Ani Hovanessian and Joe Dewey presenting at the Blockchain program.
On June 26, 2018, Partners Ani Hovanessian and Joe Dewey presented on the various private wealth challenges connected to virtual currency. Ms. Hovanessian, an attorney in the Private Wealth Services Group, focused on the tax and estate planning issues involved, while Blockchain Technology Team Chair Mr. Dewey shared his technological knowledge on the subject matter. The audience of around 75 people was filled with professionals in various industries, such as financial advisors, public accountants, in-house legal counsel, and other Holland & Knight peers.
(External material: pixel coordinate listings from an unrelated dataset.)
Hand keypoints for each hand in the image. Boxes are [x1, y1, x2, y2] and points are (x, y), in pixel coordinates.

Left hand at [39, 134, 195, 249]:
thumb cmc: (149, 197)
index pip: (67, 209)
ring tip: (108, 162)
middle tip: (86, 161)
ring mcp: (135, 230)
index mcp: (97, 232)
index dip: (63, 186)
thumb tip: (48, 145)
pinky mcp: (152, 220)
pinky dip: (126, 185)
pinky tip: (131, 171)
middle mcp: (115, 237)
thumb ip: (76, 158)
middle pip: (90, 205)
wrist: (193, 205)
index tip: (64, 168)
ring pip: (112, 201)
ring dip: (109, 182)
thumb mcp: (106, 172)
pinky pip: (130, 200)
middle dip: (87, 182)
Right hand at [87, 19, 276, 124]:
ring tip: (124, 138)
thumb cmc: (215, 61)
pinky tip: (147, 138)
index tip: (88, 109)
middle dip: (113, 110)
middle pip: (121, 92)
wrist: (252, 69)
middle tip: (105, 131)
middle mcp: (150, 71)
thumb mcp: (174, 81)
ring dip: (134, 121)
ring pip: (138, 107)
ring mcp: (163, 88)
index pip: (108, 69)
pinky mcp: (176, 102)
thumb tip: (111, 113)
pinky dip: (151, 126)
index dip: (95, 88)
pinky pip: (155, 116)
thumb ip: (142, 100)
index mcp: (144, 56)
Ms. Hovanessian provided an overview regarding how virtual currency is treated for income and estate tax purposes, as well as strategies that can be utilized when planning for clients that have significant virtual currency holdings. She noted that due to the age of many virtual currency holders, it can be more difficult to implement many of these strategies; however, planning remains important, especially considering the unique nature of the asset. Ms. Hovanessian shared the example of the estate of Matthew Mellon. The heir of the Mellon banking family reportedly held between $100-500 million dollars of the virtual currency XRP at the time of his death in April 2018. Mr. Mellon had also been paranoid about security, and thus kept the private keys to the XRP in cold storage on nano-memory cards under the names of other people at various locations around the U.S. After his sudden death, the executor and beneficiaries of his estate have been left to try to track down the whereabouts of these private keys. Additionally, since the virtual currency was not titled into a revocable trust, it will have to go through probate.
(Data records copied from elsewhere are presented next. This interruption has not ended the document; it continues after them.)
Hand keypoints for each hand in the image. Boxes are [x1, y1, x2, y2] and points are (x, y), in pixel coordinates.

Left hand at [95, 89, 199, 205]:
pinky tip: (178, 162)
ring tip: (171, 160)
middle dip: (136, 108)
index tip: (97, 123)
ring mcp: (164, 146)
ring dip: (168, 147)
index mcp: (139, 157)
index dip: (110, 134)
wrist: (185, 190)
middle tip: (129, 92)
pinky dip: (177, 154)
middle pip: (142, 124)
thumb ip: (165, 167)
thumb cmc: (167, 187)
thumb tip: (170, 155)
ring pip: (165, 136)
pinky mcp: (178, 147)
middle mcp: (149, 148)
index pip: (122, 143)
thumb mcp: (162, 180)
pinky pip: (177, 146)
Mr. Dewey continued the discussion on the importance of maintaining access to your key if you store virtual currency in a private wallet, away from a digital exchange. Because of the security risks associated with holding virtual currency on a digital exchange, such as Coinbase, many individuals decide to store their virtual currency offline. Mr. Dewey shared numerous examples of individuals who have lost access to significant amounts of wealth stored in virtual currency as a result of no longer having access to their private key. Being a Nebraska native, Mr. Dewey also brought up how the state of Nebraska issued an advisory opinion in September 2017 stating that attorneys may now receive and accept virtual currencies as payment for legal services. However, in order to mitigate the risk of volatility and possible unconscionable overpayment of services, the attorney should convert the virtual currency to U.S. dollars immediately upon receipt.
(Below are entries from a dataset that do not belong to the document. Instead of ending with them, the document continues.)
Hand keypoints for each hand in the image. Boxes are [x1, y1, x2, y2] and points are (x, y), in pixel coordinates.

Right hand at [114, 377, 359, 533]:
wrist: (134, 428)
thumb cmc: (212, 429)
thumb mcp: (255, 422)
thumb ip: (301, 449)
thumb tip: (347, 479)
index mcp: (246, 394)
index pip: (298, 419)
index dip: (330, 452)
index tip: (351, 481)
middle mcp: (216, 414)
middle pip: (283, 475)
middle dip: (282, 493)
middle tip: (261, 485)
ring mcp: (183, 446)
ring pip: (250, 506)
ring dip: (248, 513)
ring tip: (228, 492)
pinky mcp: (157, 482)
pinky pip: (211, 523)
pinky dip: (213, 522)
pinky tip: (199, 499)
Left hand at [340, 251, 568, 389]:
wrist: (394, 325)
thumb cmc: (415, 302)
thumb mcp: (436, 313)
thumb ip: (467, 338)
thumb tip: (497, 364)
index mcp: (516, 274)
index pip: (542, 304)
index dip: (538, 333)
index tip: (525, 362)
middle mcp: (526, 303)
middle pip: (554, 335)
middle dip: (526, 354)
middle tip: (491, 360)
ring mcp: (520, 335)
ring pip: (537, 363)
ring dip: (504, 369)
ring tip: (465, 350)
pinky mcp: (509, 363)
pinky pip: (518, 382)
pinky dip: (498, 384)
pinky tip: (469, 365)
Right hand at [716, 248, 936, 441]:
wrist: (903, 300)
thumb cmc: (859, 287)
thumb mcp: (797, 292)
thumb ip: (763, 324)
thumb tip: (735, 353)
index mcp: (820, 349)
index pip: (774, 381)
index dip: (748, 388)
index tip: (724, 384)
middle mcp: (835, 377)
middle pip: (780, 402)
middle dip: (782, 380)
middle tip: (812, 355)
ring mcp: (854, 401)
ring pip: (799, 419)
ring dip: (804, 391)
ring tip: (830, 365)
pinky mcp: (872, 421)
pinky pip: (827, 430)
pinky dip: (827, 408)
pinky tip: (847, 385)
Following the presentations, members of the audience asked thought-provoking questions on various tax and technology related issues. One attendee brought up the issue of whether an exchange of one virtual currency with another virtual currency would trigger a taxable event. While the Internal Revenue Service (IRS) has been hesitant to issue guidance on many virtual currency topics, Mr. Dewey and Ms. Hovanessian agreed that it would most likely be seen by the IRS as a taxable event since this would be seen an exchange of virtual currency. In addition, it was pointed out that the recent tax law changes to Section 1031 of the Internal Revenue Code no longer allow personal property to qualify for tax deferral, even if the personal property is used in a trade or business.